Want a quick recap on how the growth in the access to broadband has gone in the UK?
Lucky for you Christopher Huhne, the Liberal Democrat MP for Eastleigh asked the DTI
how many and what proportion of homes had access to broadband in each year since 2000; what (a) estimates of and (b) targets for broadband access his Department has made for future years;
Which led Margaret Hodge to share the following
- 2000 (30 per cent.),
- 2001 (49 per cent.),
- 2002(63 per cent.),
- 2003 (85 per cent.),
- 2004 (93.3 per cent.),
- 2005 (99.6 per cent.) and
- 2006 (99.8 per cent.).
Don’t start spitting your coffee out now, this is _access_ to broadband rather than people who _have_ broadband.
It’s interesting to note that Madge Hodge also said that “The Department has not (a) estimated or (b) set any targets for future broadband access.” Say WHAT!!! They don’t set targets!

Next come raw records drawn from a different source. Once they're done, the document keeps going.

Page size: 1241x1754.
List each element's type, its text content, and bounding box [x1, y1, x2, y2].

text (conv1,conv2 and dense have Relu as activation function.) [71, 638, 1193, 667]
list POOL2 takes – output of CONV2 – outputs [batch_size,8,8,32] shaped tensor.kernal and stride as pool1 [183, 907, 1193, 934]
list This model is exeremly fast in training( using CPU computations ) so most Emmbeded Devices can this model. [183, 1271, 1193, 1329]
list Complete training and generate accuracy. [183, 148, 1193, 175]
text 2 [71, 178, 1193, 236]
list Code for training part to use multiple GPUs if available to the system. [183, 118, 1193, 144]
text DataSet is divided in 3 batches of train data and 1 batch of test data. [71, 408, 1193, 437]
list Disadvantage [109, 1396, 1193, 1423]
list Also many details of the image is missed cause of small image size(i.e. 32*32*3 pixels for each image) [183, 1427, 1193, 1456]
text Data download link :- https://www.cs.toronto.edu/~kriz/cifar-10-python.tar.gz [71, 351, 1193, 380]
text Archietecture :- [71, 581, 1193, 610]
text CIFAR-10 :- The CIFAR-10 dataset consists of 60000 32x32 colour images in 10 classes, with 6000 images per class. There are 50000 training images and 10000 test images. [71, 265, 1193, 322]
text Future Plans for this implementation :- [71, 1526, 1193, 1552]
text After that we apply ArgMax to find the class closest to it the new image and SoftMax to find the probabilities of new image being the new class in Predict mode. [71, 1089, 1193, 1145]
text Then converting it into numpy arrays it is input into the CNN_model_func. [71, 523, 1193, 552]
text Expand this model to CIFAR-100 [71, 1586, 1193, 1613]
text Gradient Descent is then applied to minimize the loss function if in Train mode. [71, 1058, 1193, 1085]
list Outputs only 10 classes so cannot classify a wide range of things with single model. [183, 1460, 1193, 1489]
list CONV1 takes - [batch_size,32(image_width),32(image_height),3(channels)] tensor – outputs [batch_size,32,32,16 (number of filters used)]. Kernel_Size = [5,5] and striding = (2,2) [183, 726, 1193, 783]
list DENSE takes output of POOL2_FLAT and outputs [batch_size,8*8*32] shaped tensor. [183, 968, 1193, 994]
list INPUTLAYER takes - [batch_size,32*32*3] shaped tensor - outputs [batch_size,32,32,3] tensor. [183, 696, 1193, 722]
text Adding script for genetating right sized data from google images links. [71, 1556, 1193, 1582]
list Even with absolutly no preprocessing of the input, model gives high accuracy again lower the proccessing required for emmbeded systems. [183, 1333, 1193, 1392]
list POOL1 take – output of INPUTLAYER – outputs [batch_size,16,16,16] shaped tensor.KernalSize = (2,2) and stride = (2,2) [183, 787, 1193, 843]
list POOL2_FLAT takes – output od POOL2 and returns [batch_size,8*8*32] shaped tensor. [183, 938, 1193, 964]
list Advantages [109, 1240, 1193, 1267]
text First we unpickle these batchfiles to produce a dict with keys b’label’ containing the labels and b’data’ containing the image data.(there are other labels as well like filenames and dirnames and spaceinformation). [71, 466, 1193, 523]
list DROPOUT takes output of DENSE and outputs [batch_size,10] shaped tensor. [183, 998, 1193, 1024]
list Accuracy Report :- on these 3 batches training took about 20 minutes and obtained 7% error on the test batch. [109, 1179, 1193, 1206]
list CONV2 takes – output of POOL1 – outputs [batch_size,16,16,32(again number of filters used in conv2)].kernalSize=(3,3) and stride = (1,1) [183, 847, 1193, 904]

This is a great example of why you should always read to the end of the question in the exam … Ms Hodge continued “The Telecomms (sic) Adjudicator has responsibility for setting future targets for broadband access. Their target of 98 per cent. for 2006 was met and surpassed in December 2005.”
Now the figures do sound good, but before we all start slapping BT on the back and thanking them from the bottom of our hearts of deigning to give us, at least the chance to get broadband, let’s not forget that they’ve enjoyed quite a lot of money from the government to build out their network to the benefit to BT share holders.